There were nearly a dozen people in the cafeteria, looking halfway between bored and scared. But no Anita Halleck. Grant stepped over to where Harvey Henderson was chatting with a couple of other technicians, his place at the table littered with empty dishes and crumbs.
“Harvey, have you seen Mrs. Halleck in here?”
Henderson shook his head. “Nope.”
“How long have you been here?”
With a shrug, Henderson replied, “Nearly an hour. Not much else to do … except wait for the nanobugs to eat through all the airlocks.”
The woman on Henderson’s left grumbled, “You’re such an optimist, Harvey.”
Turning to Cardenas, Grant asked, “Where the hell could she be?”

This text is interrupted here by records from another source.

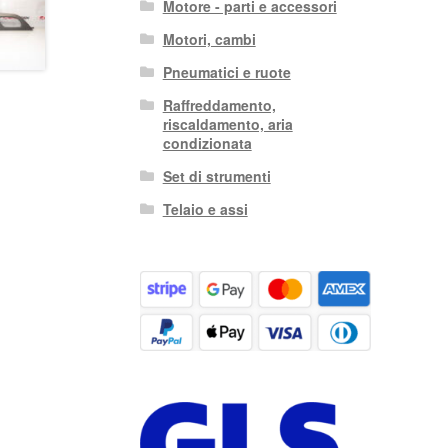
Motore - parti e accessori
Motori, cambi
Pneumatici e ruote
Raffreddamento,
riscaldamento, aria
condizionata
Set di strumenti
Telaio e assi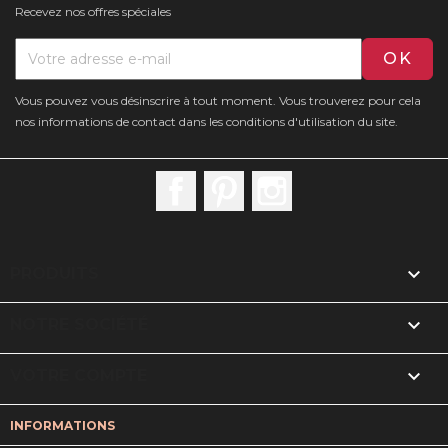
Recevez nos offres spéciales
Vous pouvez vous désinscrire à tout moment. Vous trouverez pour cela
nos informations de contact dans les conditions d'utilisation du site.
Facebook
Pinterest
Instagram

PRODUITS

NOTRE SOCIÉTÉ

VOTRE COMPTE
INFORMATIONS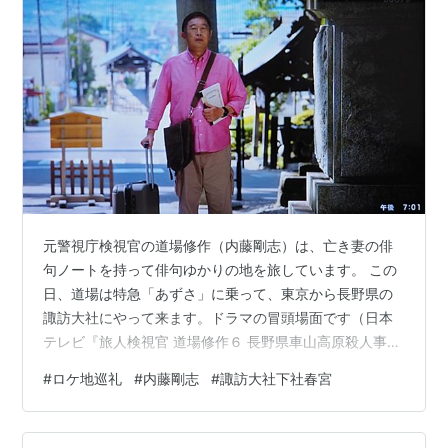
元警視庁検視官の道場修作（内藤剛志）は、亡き妻の俳
句ノートを持って俳句ゆかりの地を旅しています。 この
日、道場は特急「あずさ」に乗って、東京から長野県の
諏訪大社にやって来ます。ドラマの冒頭場面です（日本
テレビ『旅人検視官 道場修作６ 長野県車山高原殺人事
件』2026年）。 【映像】「ようやく、ここに来れた
#
ロケ地巡礼
#
内藤剛志
#
諏訪大社下社春宮
よ」。しみじみと言う道場。このあと道場は妻のノート
に目を落とし、「由美子」と声を掛けます。 【現在】諏
訪大社下社春宮の石鳥居をくぐった先です。道場は狛犬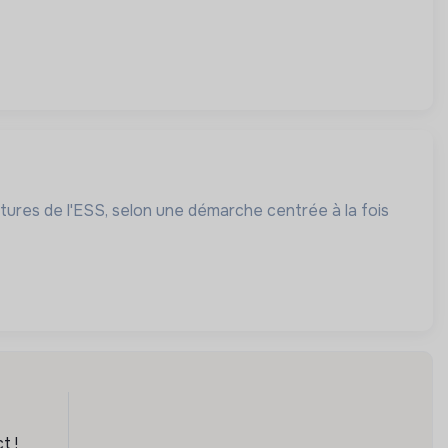
ures de l'ESS, selon une démarche centrée à la fois
t !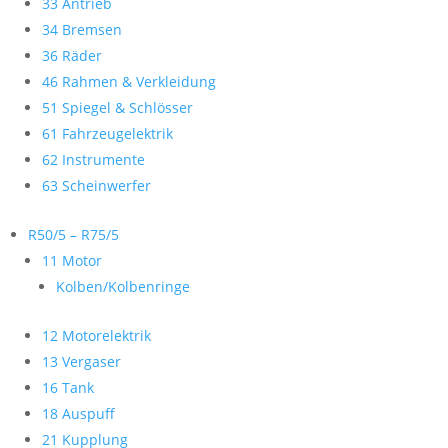
33 Antrieb
34 Bremsen
36 Räder
46 Rahmen & Verkleidung
51 Spiegel & Schlösser
61 Fahrzeugelektrik
62 Instrumente
63 Scheinwerfer
R50/5 – R75/5
11 Motor
Kolben/Kolbenringe
12 Motorelektrik
13 Vergaser
16 Tank
18 Auspuff
21 Kupplung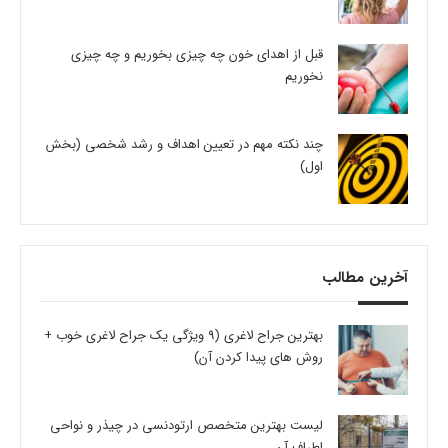
قبل از اهدای خون چه چیزی بخوریم و چه چیزی
نخوریم
چند نکته مهم در تعیین اهداف و رشد شخصی (بخش
اول)
آخرین مطالب
بهترین جراح لاغری (9 ویژگی یک جراح لاغری خوب +
روش های پیدا کردن آن)
لیست بهترین متخصص ارتودنسی در چیذر و نواحی
اطراف آن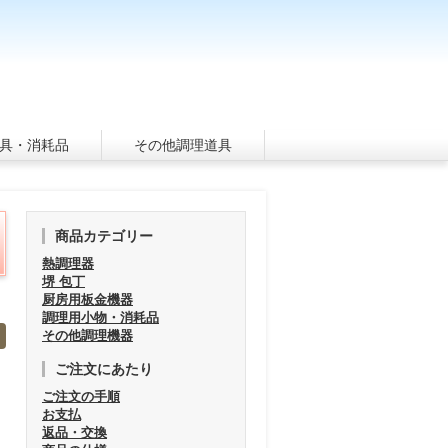
具・消耗品
その他調理道具
商品カテゴリー
熱調理器
堺 包丁
厨房用板金機器
調理用小物・消耗品
その他調理機器
ご注文にあたり
ご注文の手順
お支払
返品・交換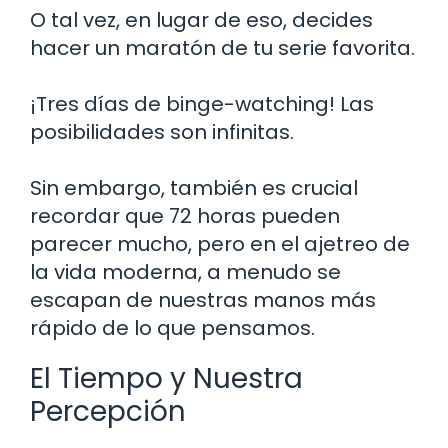
O tal vez, en lugar de eso, decides
hacer un maratón de tu serie favorita.
¡Tres días de binge-watching! Las
posibilidades son infinitas.
Sin embargo, también es crucial
recordar que 72 horas pueden
parecer mucho, pero en el ajetreo de
la vida moderna, a menudo se
escapan de nuestras manos más
rápido de lo que pensamos.
El Tiempo y Nuestra
Percepción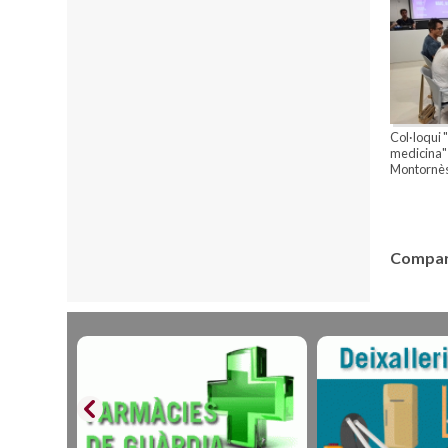
Col·loqui 
medicina"
Montornès
Compart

Cardenas looked just as puzzled as Grant felt.
“This place is too small for her to hide out for long,” Grant said. “Come on, let’s get over to the surveillance center. We can run through what the cameras have picked up over the past few hours.”
Once they left the cafeteria, Grant broke into a trot, jogging along the corridor toward the surveillance center. Cardenas kept pace with him, puffing slightly.
The surveillance center always reminded Grant of an insect’s eye. One lone technician sat in a padded chair, surrounded by screens that displayed all the public spaces in the Farside facility: labs, offices, corridors, the cafeteria, the flight control center. Grant saw Josie Rivera at flight control, idly watching a video.